START Text excerpt
The term “shadow IT,” which refers to technologies that are adopted without the involvement of IT, invokes a different reaction depending on who you ask. The IT department might shudder, while developers may shrug it off as a necessary shortcut to achieving agile workflows.
To close this gap in sentiment, companies have worked hard in recent years to increase awareness on both sides — developers have learned more about the security risks of going outside the IT lines, while IT has learned more about how to deliver tools and processes that match developers’ needs.
Today, we must have a similar conversation on a related topic: how to handle shadow data management. Left unchecked, this is an issue that will create many headaches, ranging from security vulnerabilities to inadequate return on investment (ROI) for AI projects.
What Is Shadow Data Management?
The Root Causes of Shadow Data Management
Shadow data management happens whenever data scientists or analysts copy data from the primary, IT-approved database to run analysis with their own tools in their own environments — many of which have not gone through the rigor of IT approvals. Shadow data management carries many of the same risks as shadow IT (like increased attack vectors or disrupted workflows), and also amplifies a company’s liability if sensitive user information is included in the “shadow” data set.
To understand how to address the challenge of shadow data management, it’s important to first explore the underlying root causes. After all, data scientists and machine learning (ML) engineers aren’t devious rule-breakers devoted to causing chaos. Rather, they’re driven to shadow data management practices because their technology needs aren’t being met by their IT department’s approaches to data governance, management and risk.
END Text excerpt
START Data provided
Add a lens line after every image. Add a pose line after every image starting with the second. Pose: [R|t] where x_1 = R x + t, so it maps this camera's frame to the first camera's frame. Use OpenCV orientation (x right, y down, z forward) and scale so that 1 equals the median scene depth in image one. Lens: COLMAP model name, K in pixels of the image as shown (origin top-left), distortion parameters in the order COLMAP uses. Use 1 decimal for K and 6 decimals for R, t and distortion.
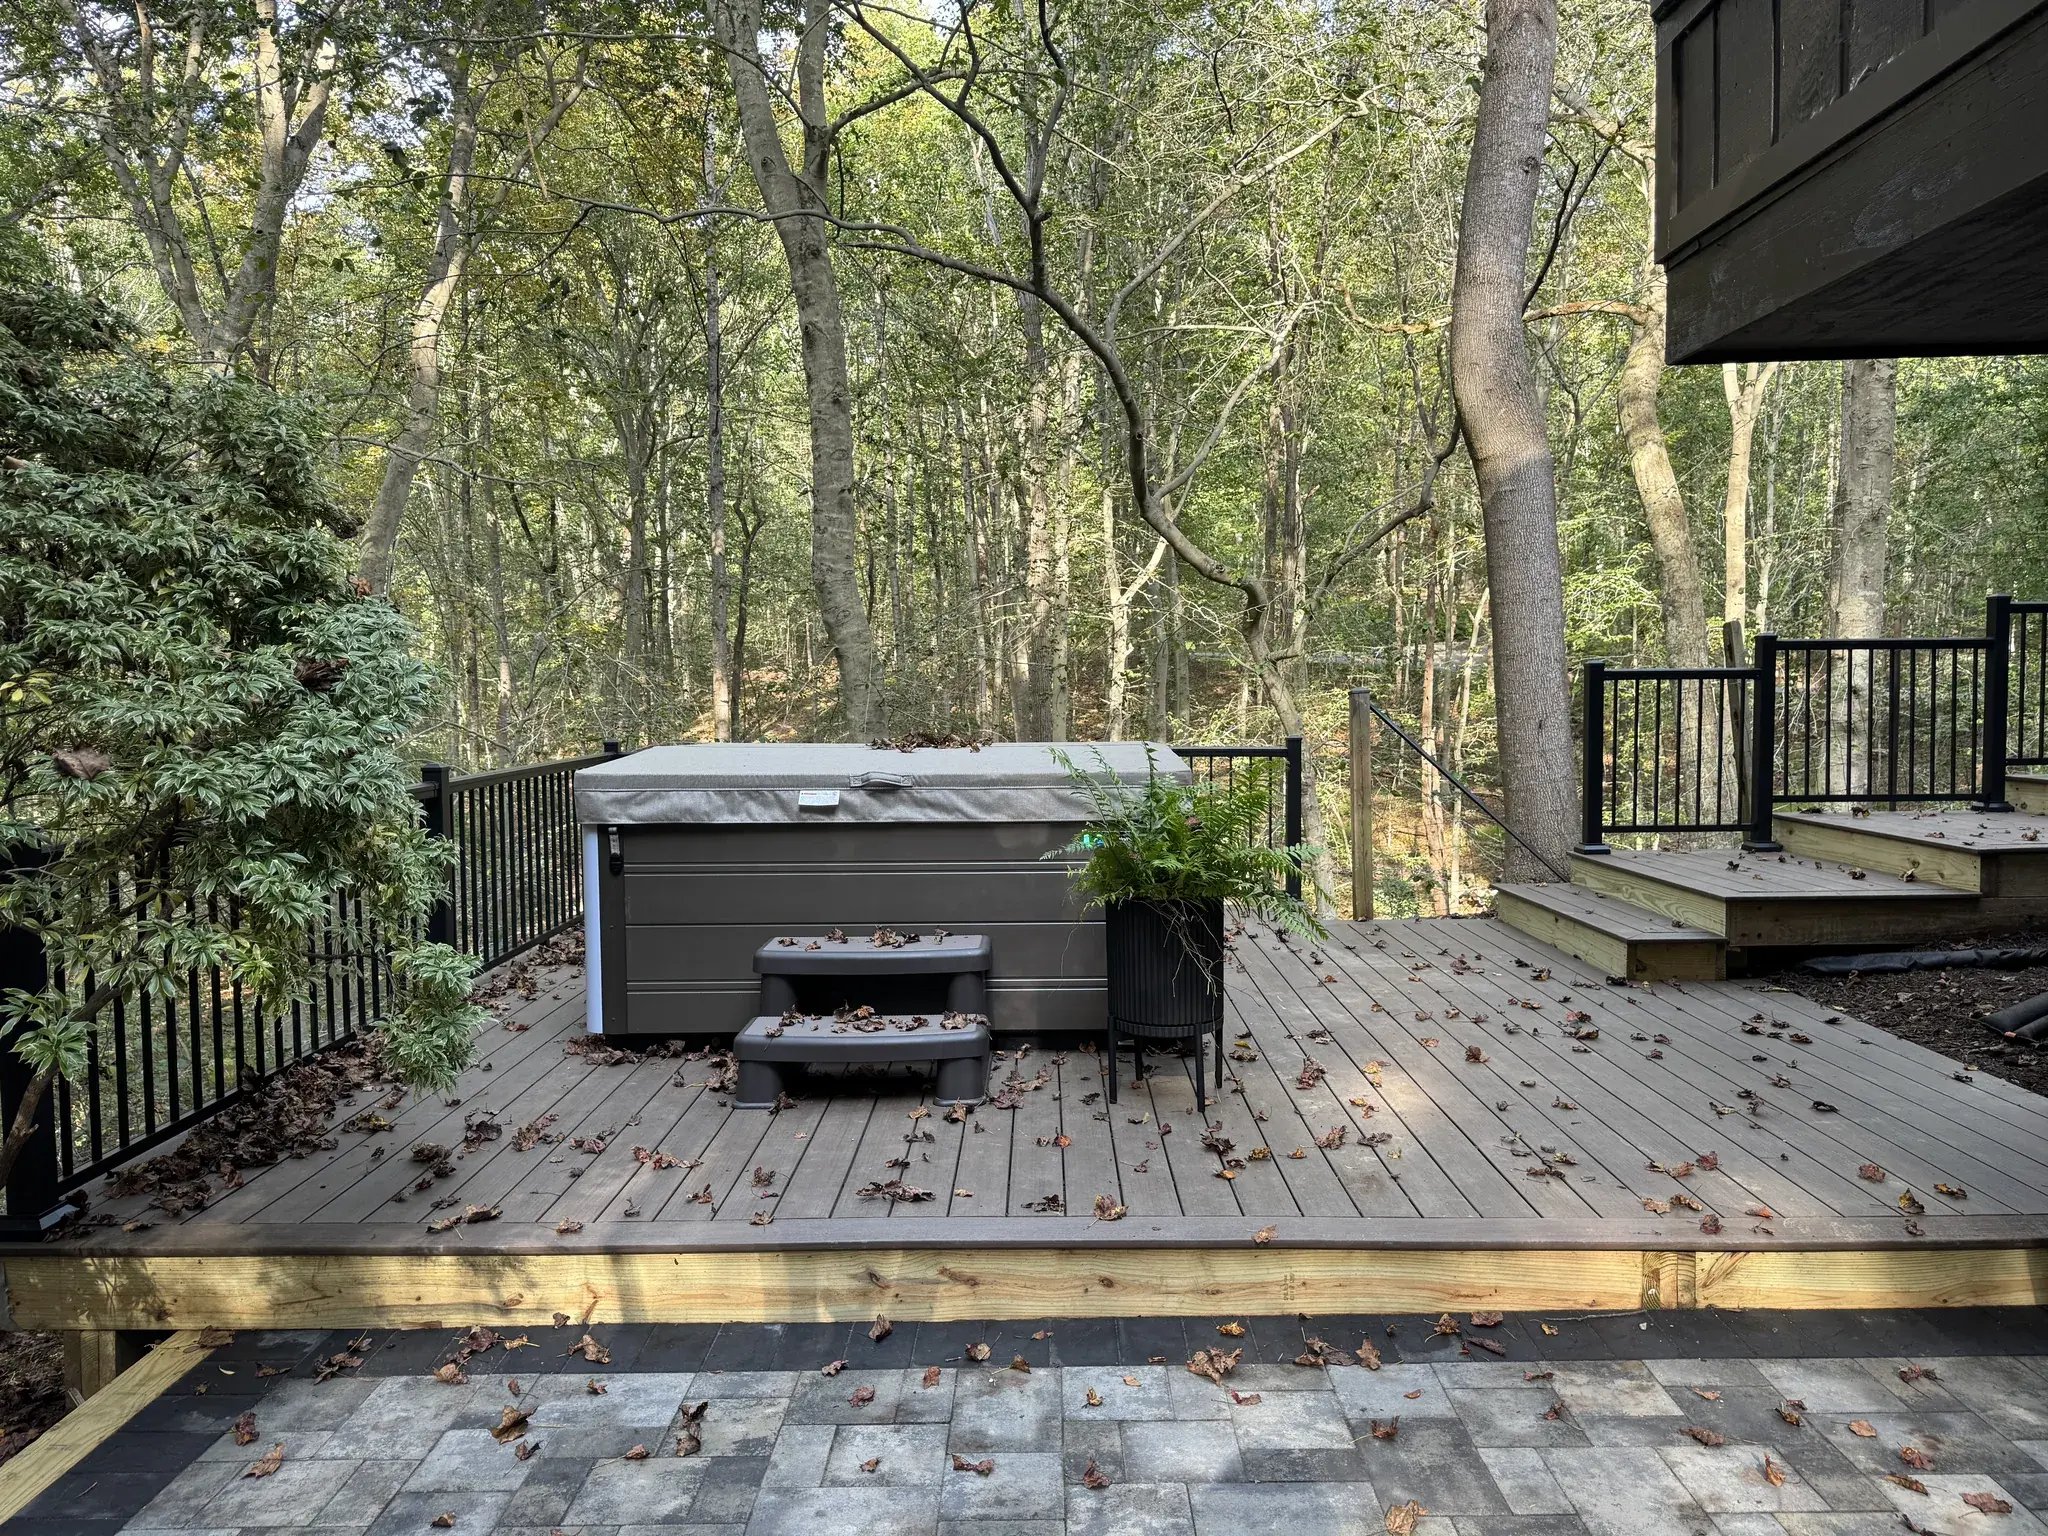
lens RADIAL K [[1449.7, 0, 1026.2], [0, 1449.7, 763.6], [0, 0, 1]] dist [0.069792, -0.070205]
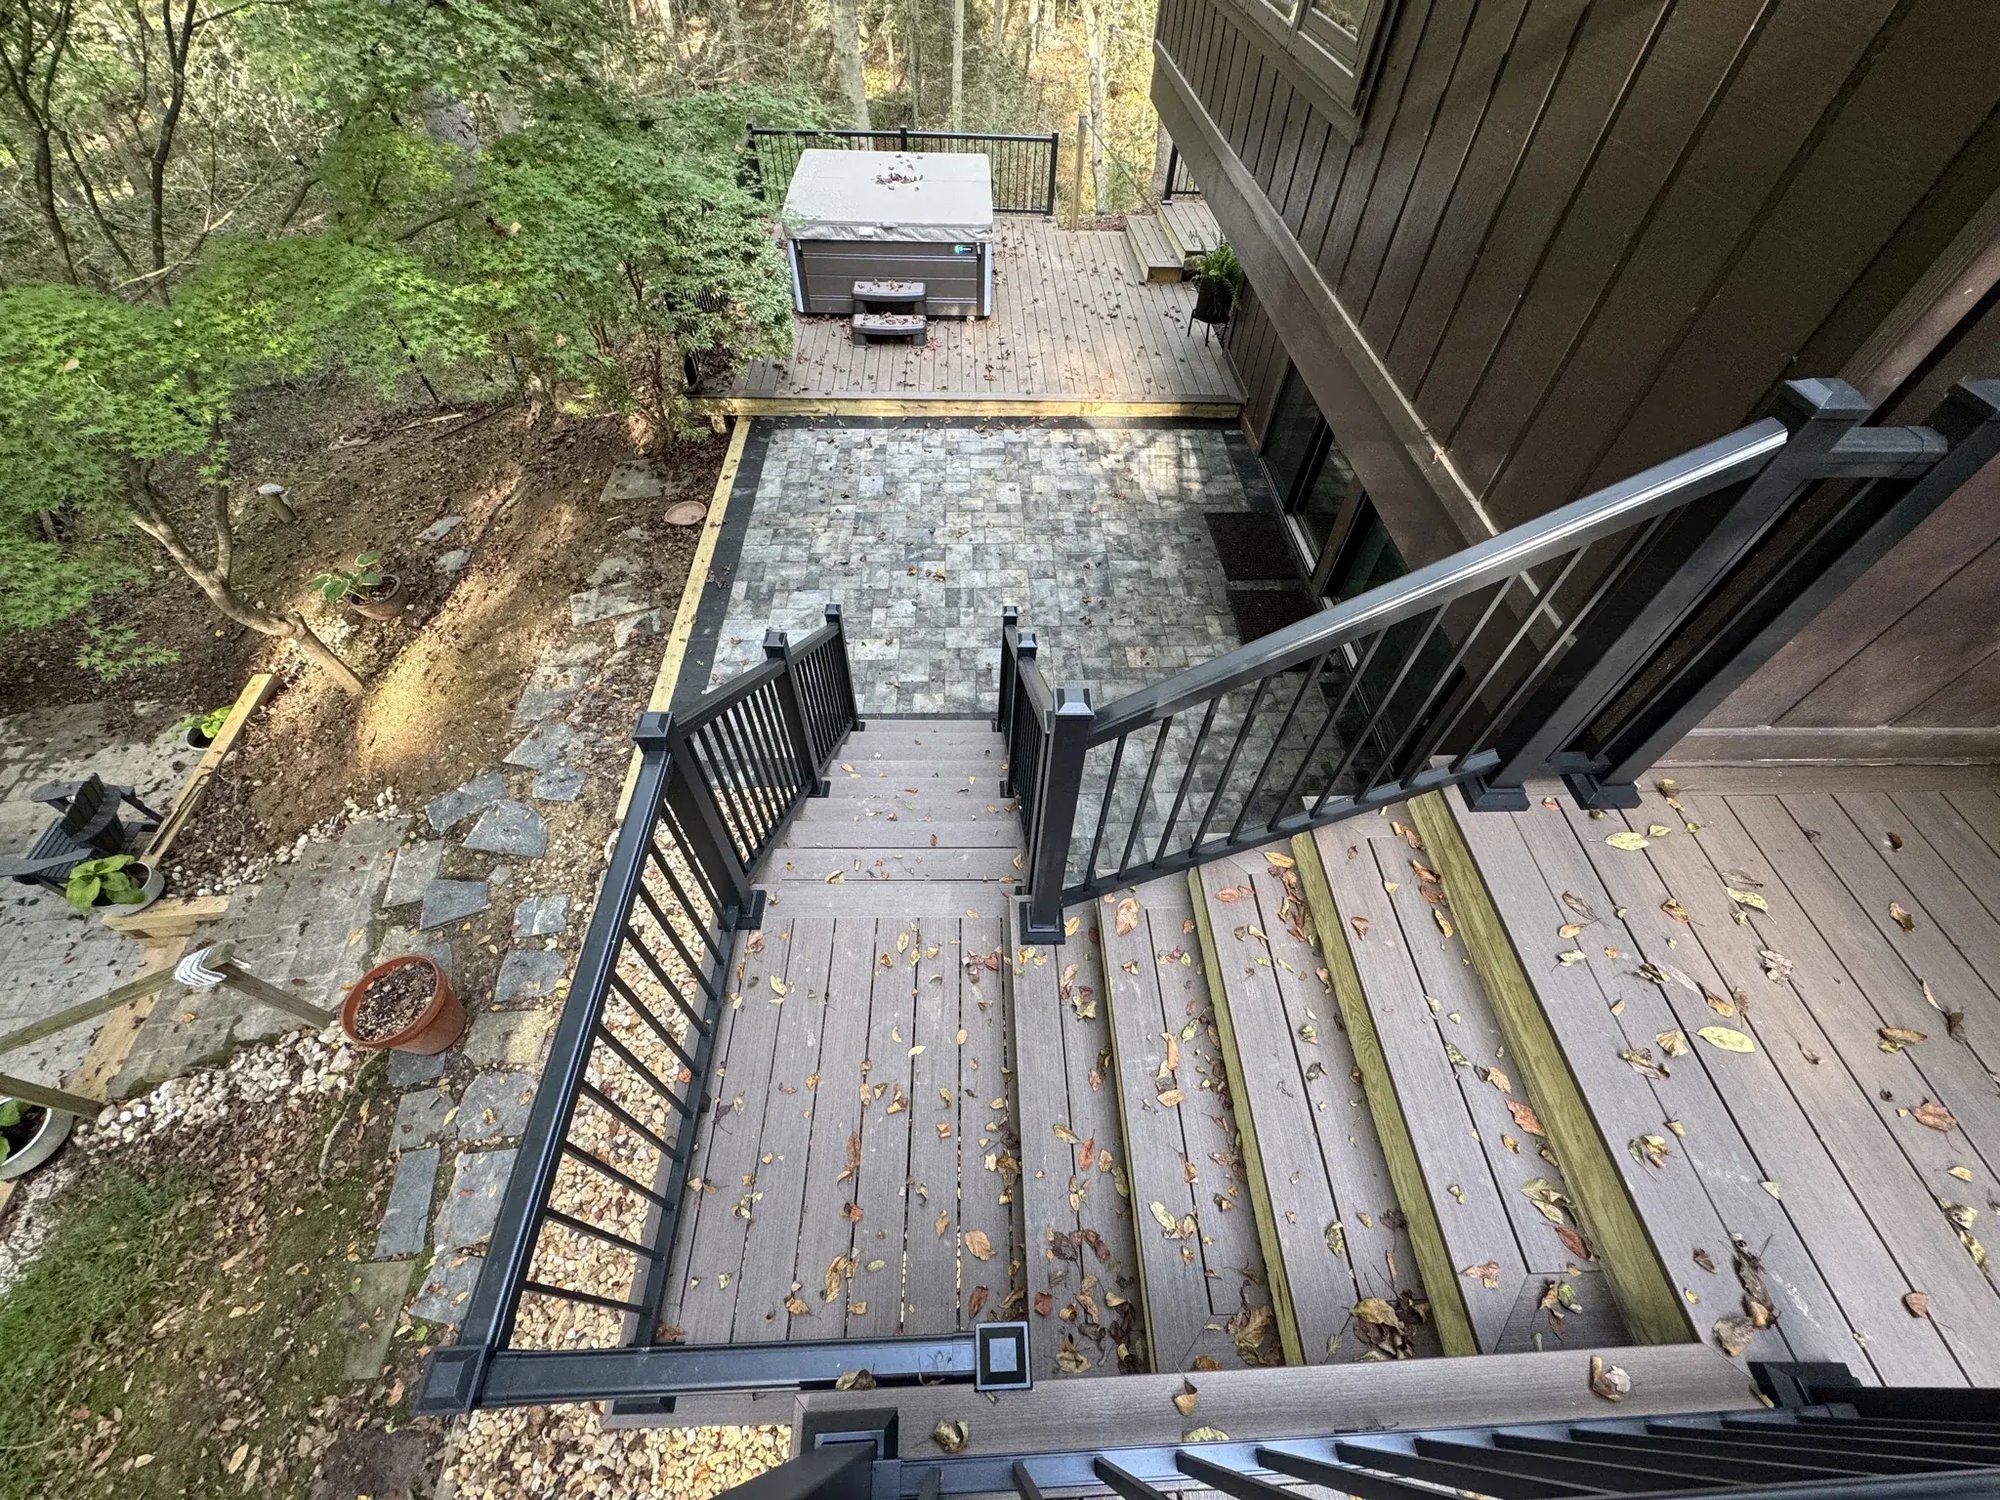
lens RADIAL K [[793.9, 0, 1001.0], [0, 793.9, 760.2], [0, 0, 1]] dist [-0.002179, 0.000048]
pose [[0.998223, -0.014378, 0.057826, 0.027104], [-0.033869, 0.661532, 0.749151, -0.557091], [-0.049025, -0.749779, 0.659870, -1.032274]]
END Data provided
What to do ->
1. Answer each question about the shadow data management article above, one per line:
(a) How might the IT department and developers each react to the term "shadow IT"?
(b) What range of headaches will unchecked shadow data management create?
(c) When does shadow data management happen?
2. Please explain, using the shadow data management article, why data scientists and machine learning engineers turn to shadow data management practices.

List of solutions ->
1.
(a) The IT department might shudder, while developers may shrug it off as a necessary shortcut to achieving agile workflows.
(b) It ranges from security vulnerabilities to inadequate return on investment (ROI) for AI projects.
(c) It happens whenever data scientists or analysts copy data from the primary, IT-approved database to run analysis with their own tools in their own environments.

2. They aren't devious rule-breakers trying to cause chaos. They turn to these practices because their IT department's approaches to data governance, management and risk don't meet their technology needs.